## YOUR ASSIGNMENT
Print the lines of the material from the line containing "surgeon at the" through the line containing "It’s hard not", including both, reproducing each one verbatim.

DATA SUPPLIED section start

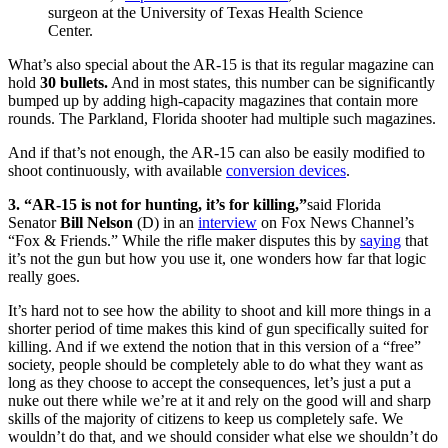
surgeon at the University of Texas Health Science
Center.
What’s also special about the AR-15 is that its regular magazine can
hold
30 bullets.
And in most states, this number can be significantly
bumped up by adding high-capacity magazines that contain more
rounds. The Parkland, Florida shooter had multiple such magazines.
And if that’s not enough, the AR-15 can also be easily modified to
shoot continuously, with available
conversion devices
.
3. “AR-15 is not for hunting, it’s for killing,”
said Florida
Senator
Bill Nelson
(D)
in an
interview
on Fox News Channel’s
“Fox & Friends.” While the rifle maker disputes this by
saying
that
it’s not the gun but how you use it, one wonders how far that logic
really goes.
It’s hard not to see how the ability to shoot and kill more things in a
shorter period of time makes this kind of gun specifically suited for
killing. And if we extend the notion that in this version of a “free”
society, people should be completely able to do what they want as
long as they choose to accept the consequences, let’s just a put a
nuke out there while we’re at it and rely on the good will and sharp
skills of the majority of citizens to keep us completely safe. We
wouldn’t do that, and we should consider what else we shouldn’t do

DATA SUPPLIED section end
DATA SUPPLIED section start

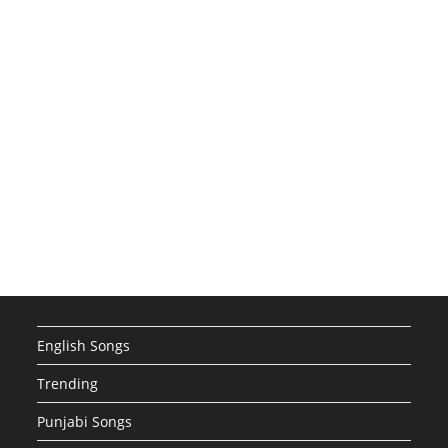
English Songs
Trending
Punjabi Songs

DATA SUPPLIED section end

## ANSWER FOR THE TASK
surgeon at the University of Texas Health Science
Center.
What’s also special about the AR-15 is that its regular magazine can
hold
30 bullets.
And in most states, this number can be significantly
bumped up by adding high-capacity magazines that contain more
rounds. The Parkland, Florida shooter had multiple such magazines.
And if that’s not enough, the AR-15 can also be easily modified to
shoot continuously, with available
conversion devices
.
3. “AR-15 is not for hunting, it’s for killing,”
said Florida
Senator
Bill Nelson
(D)
in an
interview
on Fox News Channel’s
“Fox & Friends.” While the rifle maker disputes this by
saying
that
it’s not the gun but how you use it, one wonders how far that logic
really goes.
It’s hard not to see how the ability to shoot and kill more things in a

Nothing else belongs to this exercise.